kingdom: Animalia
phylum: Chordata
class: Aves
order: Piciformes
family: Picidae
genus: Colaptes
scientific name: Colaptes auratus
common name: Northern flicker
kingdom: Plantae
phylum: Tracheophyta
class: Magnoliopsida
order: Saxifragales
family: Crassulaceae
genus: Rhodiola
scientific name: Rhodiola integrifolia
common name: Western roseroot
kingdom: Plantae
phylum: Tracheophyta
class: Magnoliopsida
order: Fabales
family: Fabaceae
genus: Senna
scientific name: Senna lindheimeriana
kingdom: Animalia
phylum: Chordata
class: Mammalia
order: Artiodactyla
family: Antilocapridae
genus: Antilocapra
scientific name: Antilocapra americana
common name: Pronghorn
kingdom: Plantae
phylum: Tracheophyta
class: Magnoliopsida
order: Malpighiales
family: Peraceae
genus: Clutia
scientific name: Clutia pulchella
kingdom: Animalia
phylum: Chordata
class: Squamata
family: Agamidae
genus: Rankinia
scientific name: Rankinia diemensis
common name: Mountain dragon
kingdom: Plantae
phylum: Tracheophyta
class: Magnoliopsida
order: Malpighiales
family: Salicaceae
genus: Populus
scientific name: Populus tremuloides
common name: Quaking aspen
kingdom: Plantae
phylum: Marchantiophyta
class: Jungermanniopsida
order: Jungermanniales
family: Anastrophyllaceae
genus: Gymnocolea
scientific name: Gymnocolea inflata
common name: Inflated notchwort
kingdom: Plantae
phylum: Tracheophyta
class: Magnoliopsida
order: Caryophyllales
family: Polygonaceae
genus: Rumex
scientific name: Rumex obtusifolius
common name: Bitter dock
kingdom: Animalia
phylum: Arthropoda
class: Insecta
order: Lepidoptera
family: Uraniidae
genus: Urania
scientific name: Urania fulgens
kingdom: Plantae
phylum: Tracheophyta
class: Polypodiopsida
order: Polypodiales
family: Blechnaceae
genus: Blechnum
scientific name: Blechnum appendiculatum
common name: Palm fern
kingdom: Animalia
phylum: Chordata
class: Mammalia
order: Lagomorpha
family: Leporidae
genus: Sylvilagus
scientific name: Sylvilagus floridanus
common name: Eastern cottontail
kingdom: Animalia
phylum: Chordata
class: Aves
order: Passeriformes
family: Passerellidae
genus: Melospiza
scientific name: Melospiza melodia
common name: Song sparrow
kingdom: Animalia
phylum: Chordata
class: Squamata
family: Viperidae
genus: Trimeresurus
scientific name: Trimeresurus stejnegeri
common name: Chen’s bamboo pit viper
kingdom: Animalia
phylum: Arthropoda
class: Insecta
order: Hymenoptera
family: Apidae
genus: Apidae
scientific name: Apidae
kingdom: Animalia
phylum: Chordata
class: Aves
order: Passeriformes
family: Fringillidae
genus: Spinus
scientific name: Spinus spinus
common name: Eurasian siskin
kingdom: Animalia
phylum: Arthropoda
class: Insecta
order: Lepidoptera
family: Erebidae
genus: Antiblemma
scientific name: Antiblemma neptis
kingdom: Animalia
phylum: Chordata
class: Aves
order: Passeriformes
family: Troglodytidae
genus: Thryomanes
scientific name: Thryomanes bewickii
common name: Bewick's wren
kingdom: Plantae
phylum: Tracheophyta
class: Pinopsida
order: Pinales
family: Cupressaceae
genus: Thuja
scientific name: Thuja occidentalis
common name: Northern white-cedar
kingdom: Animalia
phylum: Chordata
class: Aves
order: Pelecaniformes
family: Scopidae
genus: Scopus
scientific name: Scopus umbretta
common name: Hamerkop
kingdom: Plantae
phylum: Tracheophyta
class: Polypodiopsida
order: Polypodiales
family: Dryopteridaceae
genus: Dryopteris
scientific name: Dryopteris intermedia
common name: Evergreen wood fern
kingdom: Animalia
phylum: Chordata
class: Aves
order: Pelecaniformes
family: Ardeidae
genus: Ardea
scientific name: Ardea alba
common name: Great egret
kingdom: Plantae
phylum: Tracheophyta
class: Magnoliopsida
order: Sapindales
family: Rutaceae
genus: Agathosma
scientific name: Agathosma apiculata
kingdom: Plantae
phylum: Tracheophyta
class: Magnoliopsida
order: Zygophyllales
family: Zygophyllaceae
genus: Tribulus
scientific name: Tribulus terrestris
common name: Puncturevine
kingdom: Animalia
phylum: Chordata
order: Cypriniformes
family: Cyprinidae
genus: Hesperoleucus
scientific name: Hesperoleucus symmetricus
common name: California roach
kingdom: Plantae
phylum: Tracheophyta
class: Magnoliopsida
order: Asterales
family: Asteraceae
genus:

▶ Exercise instructions:
Write out the stretch from the line containing "family: Rutaceae" through the line containing "genus: Hesperoleucus" again, substituting "species" for "scientific name" and leaving everything else unchanged.

▶ Task output:
family: Rutaceae
genus: Agathosma
species: Agathosma apiculata
kingdom: Plantae
phylum: Tracheophyta
class: Magnoliopsida
order: Zygophyllales
family: Zygophyllaceae
genus: Tribulus
species: Tribulus terrestris
common name: Puncturevine
kingdom: Animalia
phylum: Chordata
order: Cypriniformes
family: Cyprinidae
genus: Hesperoleucus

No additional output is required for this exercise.